Williams motor stumbled a bit on the restart as he darted to the bottom, and Cranston motored around the high side to take the lead. He'd go on to lead the final six laps, eventually winning by nearly three seconds.
"I knew I had a chance, but Ty's way fast," Cranston said. "I know he runs the top good, and I knew he was running the top. But for some reason, he dove down to the bottom on the restart, and we had the momentum going. We had that momentum coming out of two and kept it on the top and squeaked by him. I knew there was a chance, but still, you're thinking you came from last to second, and surely this isn't going to happen. I don't know, I guess we must be doing something right. I don't know. It was great."
"I knew he was going to come, and he could probably see me from where he was at running the top and making it work," Williams said. "He went up there and showed me a dose of my own medicine, if you know what I mean. It's one of those mistakes that when you're leading the race, do you stick on the bottom or do you go to the top -- especially when I was having motor problems. ... The motor didn't take off, and I made the wrong decision. I should have just taken the top."

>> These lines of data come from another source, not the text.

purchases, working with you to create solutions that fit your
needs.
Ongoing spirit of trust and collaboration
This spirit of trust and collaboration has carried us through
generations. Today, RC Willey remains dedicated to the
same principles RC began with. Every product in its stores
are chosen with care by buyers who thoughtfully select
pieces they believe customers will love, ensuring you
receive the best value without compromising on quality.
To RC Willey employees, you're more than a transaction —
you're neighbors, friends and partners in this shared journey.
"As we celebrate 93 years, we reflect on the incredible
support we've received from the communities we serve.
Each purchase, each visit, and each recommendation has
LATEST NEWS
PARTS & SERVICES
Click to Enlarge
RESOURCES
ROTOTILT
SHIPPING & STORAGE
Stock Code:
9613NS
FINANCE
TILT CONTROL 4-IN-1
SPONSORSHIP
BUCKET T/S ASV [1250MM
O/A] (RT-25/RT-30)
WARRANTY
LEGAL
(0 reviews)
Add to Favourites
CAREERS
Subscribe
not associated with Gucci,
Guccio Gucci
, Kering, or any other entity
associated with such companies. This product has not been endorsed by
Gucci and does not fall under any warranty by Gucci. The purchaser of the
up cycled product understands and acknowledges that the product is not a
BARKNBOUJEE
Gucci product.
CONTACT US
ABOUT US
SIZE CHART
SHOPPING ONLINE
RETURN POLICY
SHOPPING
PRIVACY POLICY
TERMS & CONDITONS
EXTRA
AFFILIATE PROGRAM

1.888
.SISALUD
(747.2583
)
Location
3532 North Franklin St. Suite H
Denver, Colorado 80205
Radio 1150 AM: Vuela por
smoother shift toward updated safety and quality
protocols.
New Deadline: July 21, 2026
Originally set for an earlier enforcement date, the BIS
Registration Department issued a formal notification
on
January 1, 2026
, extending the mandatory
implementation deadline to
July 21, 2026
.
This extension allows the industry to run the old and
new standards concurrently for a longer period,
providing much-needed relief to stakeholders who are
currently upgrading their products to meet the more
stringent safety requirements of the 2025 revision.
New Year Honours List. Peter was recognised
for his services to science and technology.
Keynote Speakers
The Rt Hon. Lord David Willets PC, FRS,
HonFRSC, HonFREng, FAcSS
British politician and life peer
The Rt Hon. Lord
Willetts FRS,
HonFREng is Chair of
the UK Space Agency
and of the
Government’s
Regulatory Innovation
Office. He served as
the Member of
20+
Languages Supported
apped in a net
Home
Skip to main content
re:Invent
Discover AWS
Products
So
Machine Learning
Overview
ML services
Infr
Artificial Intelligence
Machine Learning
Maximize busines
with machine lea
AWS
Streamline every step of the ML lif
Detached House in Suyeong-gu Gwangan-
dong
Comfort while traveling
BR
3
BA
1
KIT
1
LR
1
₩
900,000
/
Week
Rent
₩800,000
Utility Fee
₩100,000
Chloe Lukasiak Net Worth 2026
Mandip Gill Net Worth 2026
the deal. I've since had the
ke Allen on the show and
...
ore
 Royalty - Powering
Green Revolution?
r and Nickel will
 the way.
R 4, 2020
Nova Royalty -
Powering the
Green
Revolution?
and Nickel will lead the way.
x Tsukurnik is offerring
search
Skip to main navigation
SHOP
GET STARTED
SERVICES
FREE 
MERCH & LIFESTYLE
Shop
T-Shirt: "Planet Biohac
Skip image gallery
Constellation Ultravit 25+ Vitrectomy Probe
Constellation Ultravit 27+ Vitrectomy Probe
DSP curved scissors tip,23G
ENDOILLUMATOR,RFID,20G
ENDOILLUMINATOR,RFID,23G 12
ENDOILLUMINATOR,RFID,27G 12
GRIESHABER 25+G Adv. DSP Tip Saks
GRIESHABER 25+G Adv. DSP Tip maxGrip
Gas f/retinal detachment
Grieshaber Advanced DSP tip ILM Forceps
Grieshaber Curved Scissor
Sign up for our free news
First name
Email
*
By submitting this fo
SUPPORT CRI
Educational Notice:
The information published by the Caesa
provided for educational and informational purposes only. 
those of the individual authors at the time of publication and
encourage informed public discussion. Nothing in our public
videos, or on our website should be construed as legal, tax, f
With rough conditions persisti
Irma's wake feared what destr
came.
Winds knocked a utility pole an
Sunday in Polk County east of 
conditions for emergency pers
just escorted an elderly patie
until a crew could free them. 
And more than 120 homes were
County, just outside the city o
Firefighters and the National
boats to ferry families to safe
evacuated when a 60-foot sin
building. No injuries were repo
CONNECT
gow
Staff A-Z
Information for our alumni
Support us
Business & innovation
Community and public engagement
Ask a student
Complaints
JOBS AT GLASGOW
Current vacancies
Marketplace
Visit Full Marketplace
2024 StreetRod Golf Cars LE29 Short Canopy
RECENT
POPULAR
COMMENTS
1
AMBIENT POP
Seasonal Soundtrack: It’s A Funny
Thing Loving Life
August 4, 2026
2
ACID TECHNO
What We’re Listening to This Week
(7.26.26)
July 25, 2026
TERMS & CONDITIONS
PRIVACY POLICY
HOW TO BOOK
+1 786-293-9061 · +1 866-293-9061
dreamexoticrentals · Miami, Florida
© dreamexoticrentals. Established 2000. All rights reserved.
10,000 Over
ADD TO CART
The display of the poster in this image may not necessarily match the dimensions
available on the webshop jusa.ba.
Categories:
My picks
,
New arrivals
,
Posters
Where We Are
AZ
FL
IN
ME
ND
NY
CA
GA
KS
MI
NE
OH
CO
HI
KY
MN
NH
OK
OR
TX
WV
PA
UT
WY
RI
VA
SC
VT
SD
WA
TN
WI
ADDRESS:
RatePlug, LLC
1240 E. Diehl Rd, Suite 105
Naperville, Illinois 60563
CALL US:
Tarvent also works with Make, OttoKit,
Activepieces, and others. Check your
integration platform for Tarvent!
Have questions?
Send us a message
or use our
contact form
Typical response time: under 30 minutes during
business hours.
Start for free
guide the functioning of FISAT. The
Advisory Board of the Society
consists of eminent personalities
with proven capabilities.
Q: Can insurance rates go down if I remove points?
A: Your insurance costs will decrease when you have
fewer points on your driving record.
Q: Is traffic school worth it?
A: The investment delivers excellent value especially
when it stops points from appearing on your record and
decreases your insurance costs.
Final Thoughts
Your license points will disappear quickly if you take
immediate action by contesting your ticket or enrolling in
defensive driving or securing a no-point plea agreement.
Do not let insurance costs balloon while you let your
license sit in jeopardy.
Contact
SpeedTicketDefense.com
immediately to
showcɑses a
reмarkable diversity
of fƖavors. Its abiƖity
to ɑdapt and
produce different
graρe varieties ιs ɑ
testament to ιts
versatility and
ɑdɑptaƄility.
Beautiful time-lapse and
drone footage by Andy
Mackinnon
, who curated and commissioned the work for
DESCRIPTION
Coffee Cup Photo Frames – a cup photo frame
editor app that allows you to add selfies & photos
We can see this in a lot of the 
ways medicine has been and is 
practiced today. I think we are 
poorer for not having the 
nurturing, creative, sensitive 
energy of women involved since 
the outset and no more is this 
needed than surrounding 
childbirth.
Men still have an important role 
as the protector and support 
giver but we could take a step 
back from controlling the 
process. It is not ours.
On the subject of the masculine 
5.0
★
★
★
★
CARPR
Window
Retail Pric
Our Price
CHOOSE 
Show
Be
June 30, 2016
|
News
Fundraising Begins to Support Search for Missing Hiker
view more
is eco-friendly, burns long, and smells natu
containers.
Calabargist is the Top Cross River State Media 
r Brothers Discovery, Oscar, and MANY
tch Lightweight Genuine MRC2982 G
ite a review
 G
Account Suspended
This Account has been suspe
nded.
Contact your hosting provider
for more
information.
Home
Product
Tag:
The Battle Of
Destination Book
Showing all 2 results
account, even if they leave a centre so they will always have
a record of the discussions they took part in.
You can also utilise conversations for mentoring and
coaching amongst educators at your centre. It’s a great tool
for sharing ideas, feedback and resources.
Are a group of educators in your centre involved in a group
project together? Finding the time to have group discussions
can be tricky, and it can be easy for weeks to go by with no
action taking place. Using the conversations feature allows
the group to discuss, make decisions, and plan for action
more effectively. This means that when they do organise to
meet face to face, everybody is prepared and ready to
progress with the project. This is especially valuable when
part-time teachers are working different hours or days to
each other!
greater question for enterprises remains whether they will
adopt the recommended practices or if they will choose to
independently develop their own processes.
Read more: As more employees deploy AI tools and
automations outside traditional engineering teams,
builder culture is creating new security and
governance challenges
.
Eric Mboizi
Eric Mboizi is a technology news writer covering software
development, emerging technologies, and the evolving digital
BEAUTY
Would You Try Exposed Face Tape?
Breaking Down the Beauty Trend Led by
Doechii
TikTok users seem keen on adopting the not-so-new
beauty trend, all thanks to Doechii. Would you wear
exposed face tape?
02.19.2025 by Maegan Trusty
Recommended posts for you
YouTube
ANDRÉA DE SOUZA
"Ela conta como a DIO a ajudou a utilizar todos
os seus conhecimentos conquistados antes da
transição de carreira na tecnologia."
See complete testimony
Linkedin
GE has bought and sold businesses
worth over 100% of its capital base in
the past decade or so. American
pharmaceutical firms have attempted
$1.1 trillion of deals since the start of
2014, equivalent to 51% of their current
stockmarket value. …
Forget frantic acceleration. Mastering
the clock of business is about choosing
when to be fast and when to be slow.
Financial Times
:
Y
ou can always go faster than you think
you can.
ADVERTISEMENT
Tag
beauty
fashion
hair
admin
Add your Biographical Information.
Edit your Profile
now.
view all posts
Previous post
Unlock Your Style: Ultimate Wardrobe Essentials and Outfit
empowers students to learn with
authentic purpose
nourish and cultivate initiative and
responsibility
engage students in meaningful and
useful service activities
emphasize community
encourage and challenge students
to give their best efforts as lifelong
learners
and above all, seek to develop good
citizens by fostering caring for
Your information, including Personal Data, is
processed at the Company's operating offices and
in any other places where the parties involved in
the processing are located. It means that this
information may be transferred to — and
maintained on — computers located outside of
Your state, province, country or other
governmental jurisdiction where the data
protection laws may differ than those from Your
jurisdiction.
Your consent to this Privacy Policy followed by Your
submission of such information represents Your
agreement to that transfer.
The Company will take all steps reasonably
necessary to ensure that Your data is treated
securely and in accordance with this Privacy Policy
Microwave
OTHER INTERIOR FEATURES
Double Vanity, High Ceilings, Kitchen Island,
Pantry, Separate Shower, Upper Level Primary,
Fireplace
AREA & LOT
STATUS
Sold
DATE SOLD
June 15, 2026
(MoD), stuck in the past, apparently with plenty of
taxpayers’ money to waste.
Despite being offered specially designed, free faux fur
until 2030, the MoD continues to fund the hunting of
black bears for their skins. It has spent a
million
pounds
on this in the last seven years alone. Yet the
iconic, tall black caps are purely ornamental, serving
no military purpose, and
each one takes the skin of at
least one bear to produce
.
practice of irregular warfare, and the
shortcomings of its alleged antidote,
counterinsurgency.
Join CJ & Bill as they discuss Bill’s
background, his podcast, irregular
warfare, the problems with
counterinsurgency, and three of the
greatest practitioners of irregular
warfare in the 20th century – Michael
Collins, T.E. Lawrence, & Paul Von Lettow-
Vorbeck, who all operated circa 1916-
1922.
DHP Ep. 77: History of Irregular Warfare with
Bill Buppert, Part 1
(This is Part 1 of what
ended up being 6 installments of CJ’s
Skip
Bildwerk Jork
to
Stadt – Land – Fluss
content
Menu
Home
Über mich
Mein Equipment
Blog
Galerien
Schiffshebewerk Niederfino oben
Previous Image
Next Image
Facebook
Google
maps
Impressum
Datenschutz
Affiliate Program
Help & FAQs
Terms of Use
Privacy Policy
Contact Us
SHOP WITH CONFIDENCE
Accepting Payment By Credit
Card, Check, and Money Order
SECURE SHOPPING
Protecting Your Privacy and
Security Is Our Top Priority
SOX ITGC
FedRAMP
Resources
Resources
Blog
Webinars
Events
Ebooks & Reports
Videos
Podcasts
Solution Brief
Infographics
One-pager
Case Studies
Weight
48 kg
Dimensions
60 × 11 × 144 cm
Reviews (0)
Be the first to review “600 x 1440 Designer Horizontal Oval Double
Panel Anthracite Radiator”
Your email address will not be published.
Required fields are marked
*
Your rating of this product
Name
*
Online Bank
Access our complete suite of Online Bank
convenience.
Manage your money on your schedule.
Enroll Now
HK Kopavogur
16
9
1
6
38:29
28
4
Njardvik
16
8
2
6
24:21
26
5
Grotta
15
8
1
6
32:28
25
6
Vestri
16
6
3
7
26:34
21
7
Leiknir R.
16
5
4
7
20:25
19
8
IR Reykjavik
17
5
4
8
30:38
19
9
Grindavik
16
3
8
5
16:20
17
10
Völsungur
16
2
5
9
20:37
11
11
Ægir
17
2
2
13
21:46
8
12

Williams finished second, followed by Sheaffer in third and Jake Bubak in fourth.
Heat race winners were Cranston, Hemel and Sheaffer.
The Keizer Aluminum Racing Wheels Hard-Charger Award went to Kaden Taylor, who went from 13th to fifth.
1. Luke Cranston, 2. Ty Williams, 3. Judd Sheaffer, 4. Jake Bubak, 5. Kaden Taylor, 6. Brian Hardman, 7. Tommy Williams, 8. Willie Wynn, 9. Lance Davis, 10. Keefe Hemel, 11. Jared Kern, 12. Reed Bernbeck, 13. Mike Speer, 14. Butch Hardman, 15. Craig Jecha, 16. Greg Reiners, 17. Nate Berry, 18. Shawn Radcliffe, 19. Blake Bogenhagen, 20. Kirby Hagans (DNS).